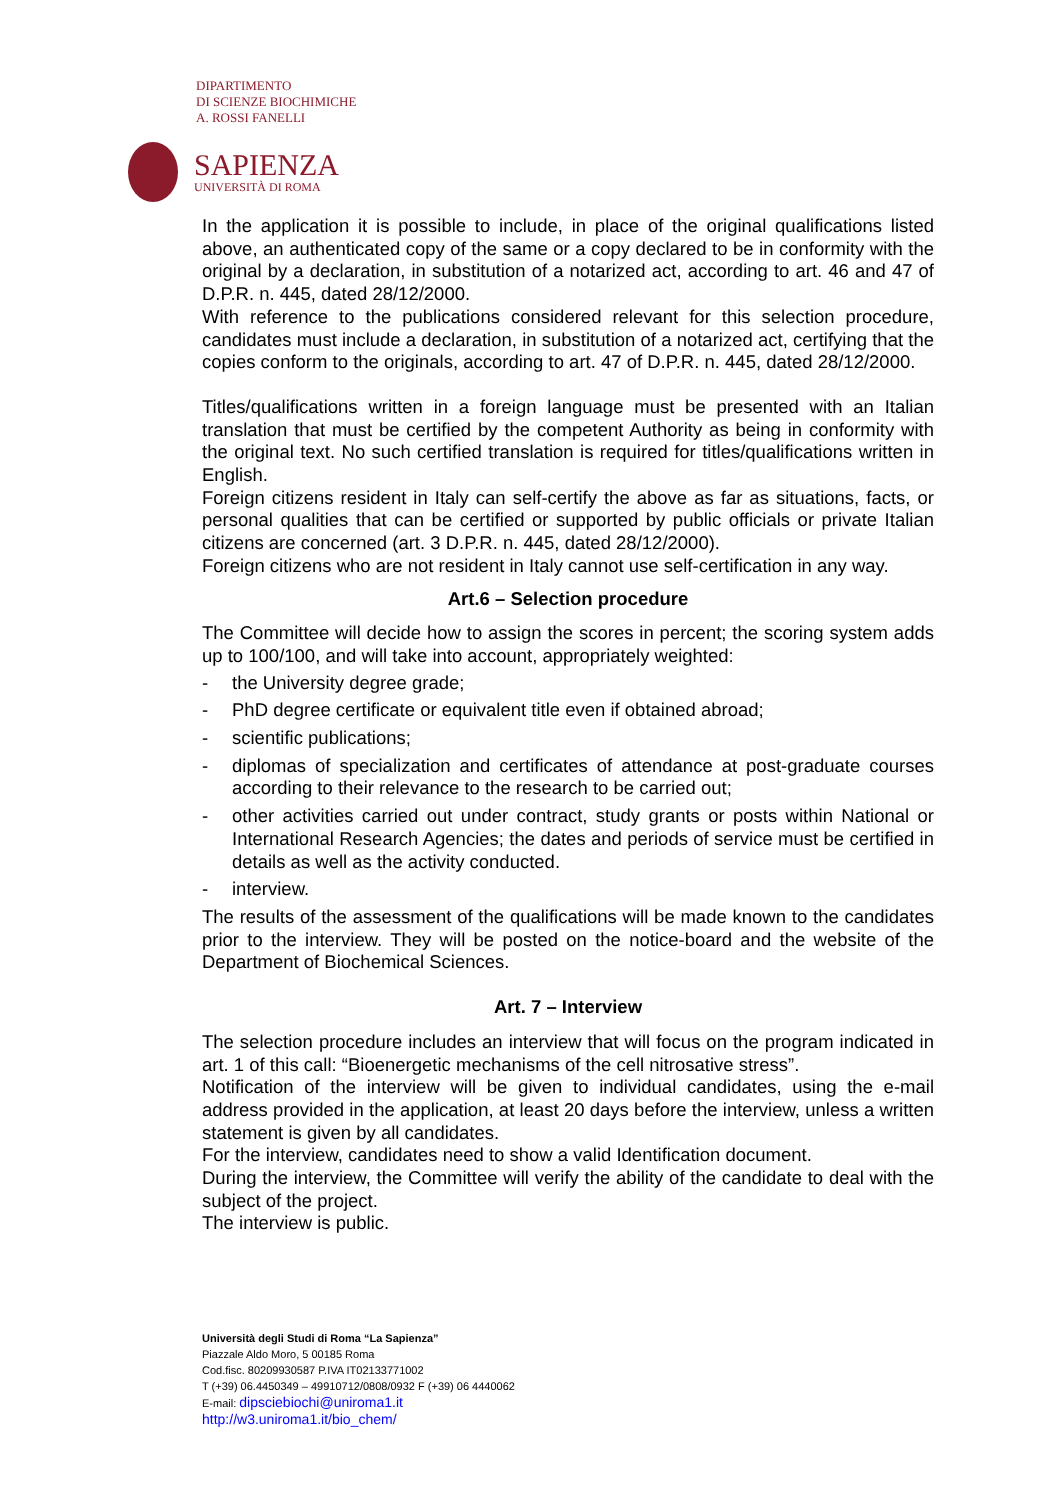DIPARTIMENTO
DI SCIENZE BIOCHIMICHE
A. ROSSI FANELLI
SAPIENZA
UNIVERSITÀ DI ROMA
In the application it is possible to include, in place of the original qualifications listed above, an authenticated copy of the same or a copy declared to be in conformity with the original by a declaration, in substitution of a notarized act, according to art. 46 and 47 of D.P.R. n. 445, dated 28/12/2000.
With reference to the publications considered relevant for this selection procedure, candidates must include a declaration, in substitution of a notarized act, certifying that the copies conform to the originals, according to art. 47 of D.P.R. n. 445, dated 28/12/2000.
Titles/qualifications written in a foreign language must be presented with an Italian translation that must be certified by the competent Authority as being in conformity with the original text. No such certified translation is required for titles/qualifications written in English.
Foreign citizens resident in Italy can self-certify the above as far as situations, facts, or personal qualities that can be certified or supported by public officials or private Italian citizens are concerned (art. 3 D.P.R. n. 445, dated 28/12/2000).
Foreign citizens who are not resident in Italy cannot use self-certification in any way.
Art.6 – Selection procedure
The Committee will decide how to assign the scores in percent; the scoring system adds up to 100/100, and will take into account, appropriately weighted:
- the University degree grade;
- PhD degree certificate or equivalent title even if obtained abroad;
- scientific publications;
- diplomas of specialization and certificates of attendance at post-graduate courses according to their relevance to the research to be carried out;
- other activities carried out under contract, study grants or posts within National or International Research Agencies; the dates and periods of service must be certified in details as well as the activity conducted.
- interview.
The results of the assessment of the qualifications will be made known to the candidates prior to the interview. They will be posted on the notice-board and the website of the Department of Biochemical Sciences.
Art. 7 – Interview
The selection procedure includes an interview that will focus on the program indicated in art. 1 of this call: “Bioenergetic mechanisms of the cell nitrosative stress”.
Notification of the interview will be given to individual candidates, using the e-mail address provided in the application, at least 20 days before the interview, unless a written statement is given by all candidates.
For the interview, candidates need to show a valid Identification document.
During the interview, the Committee will verify the ability of the candidate to deal with the subject of the project.
The interview is public.
Università degli Studi di Roma “La Sapienza”
Piazzale Aldo Moro, 5 00185 Roma
Cod.fisc. 80209930587 P.IVA IT02133771002
T (+39) 06.4450349 – 49910712/0808/0932 F (+39) 06 4440062
E-mail: dipsciebiochi@uniroma1.it
http://w3.uniroma1.it/bio_chem/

--------------------------------

Copy each line of the listing above that includes the word "written".

Titles/qualifications written in a foreign language must be presented with an Italian translation that must be certified by the competent Authority as being in conformity with the original text. No such certified translation is required for titles/qualifications written in English.
Notification of the interview will be given to individual candidates, using the e-mail address provided in the application, at least 20 days before the interview, unless a written statement is given by all candidates.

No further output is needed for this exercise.